Date of Award


Degree Name

Nursing (D.N.P.)


College of Nursing

First Advisor

Dianne Conrad

Second Advisor

Jean Barry

Third Advisor

Iris Boettcher


Today’s healthcare landscape is saturated with an aging U.S. population that is living longer and with more chronic conditions. One way to manage care for this aging population, especially those with chronic conditions, is through advance care planning (ACP). Healthcare providers are capable of engaging patients in these important healthcare discussions, yet use of methods to appropriately document and code for these services are lacking. There are Current Procedural Terminology (CPT) codes in existence that would be applicable for these services; however, they are not widely understood nor routinely used in clinical practice. Administrators at a large Midwestern healthcare organization’s home based primary care program (HBPC) recognized this gap in care delivery and were open to a quality improvement initiative to address this clinical problem.

The purpose of this project was to close this practice gap by establishing a standardized documentation protocol using CPT codes for ACP services. A retrospective chart analysis of all patients enrolled in the HBPC program (N=430) determined that ACP is a major aspect of care delivery at HBPC, with a total of 98% (n=419) of the total patient population having a documented resuscitation order and 81% (n=347) of patients having a documented durable power of attorney; two crucial aspects of any ACP discussion.

A second chart audit (n=28) based on a simple random sampling of patients enrolled in HBPC in the last 60 days was completed to focus on CPT code utilization and associated documentation for ACP services. None of the charts in the second chart audit included the use of ACP CPT codes or the associated documentation. Ten charts did include documentation on time spent on ACP services, and therefore were used to create a projected return on investment (ROI) for ACP CPT codes. The projected ROI for ACP CPT codes found that HBPC missed opportunities on 22 relative value units and reimbursement of $1,234.30 on 10 single face-to-face patient encounters where ACP was discussed because ACP CPT codes and correct documentation were not utilized.

The second chart audit strengthened the need for an educational session with clinical staff to promote the use of a standardized documentation protocol using CPT codes for ACP services.
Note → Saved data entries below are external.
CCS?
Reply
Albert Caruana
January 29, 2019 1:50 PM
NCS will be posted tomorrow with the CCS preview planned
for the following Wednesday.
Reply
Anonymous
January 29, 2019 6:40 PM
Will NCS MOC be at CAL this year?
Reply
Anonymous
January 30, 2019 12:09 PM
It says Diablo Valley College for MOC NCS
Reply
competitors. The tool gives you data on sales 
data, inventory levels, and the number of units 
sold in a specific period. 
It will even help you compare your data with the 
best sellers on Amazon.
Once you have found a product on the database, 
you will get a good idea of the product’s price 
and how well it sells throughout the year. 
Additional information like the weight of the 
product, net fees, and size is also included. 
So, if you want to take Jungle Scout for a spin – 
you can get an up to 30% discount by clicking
An educational session was completed with staff to identify staff knowledge and attitude regarding ACP services codes and included a pre/post-education survey. The mean score for the pre-survey was 9.4; with one being strongly disagree to five being strongly agree for a total of five questions adding up to 25. The mean score for the post-survey was 19.3. In comparing the two scores, the post-survey score increased by 39.6% representing a small to medium effect size statistically. This revealed that staff knowledge and attitude regarding CPT codes for ACP services had a positive change following the educational session.

A final chart audit using a convenience sample of patients with an ACP discussion three weeks after the education session (n=55) was completed to assess for changes in documentation for ACP services. Documentation requirements that align with the CMS (2016) requirements for ACP CPT codes did not significantly improve following the educational session. Despite the lack of significant change in documentation, the educational session was still beneficial for staff knowledge regarding ACP CPT codes. Additionally, both chart audits identified three variables (consent, explanation of advance directives, and time spent on ACP discussions) that were most likely to be missed in documentation. This strengthened the need for continued employee education regarding implementation of CPT codes for ACP services as well as a standardized documentation protocol to guide providers through the implementation process in the future.
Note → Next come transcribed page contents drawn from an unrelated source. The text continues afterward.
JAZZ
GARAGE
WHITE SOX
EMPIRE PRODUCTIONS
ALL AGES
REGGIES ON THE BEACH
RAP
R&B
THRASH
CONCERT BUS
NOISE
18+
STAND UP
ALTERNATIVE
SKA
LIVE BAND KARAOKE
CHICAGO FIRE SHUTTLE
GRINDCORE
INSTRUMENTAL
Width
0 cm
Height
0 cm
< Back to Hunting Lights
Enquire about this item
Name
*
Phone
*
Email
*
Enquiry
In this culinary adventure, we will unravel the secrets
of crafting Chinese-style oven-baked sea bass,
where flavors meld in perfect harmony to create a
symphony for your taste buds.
Upon completion of this project, a standardized documentation protocol for ACP services now exists at the HBPC practice. This scholarly project has major implications for practice. The estimated return on investment from the use of CPT codes for ACP services highlighted the potential increase in relative value units for provider productivity as well as increases in reimbursement (for a standard fee-for-service model) captured by utilizing these codes. The educational session received support from the staff, and educational materials from the session can be utilized for future practice. Finally, the protocol will help to standardize workflow around ACP services, which are a large component of routine patient care delivery at HBPC. A standardized documentation protocol using CPT codes for advance care planning is one way to address the current gap in practice and promote quality, cost-effective care delivery at a home based primary care program.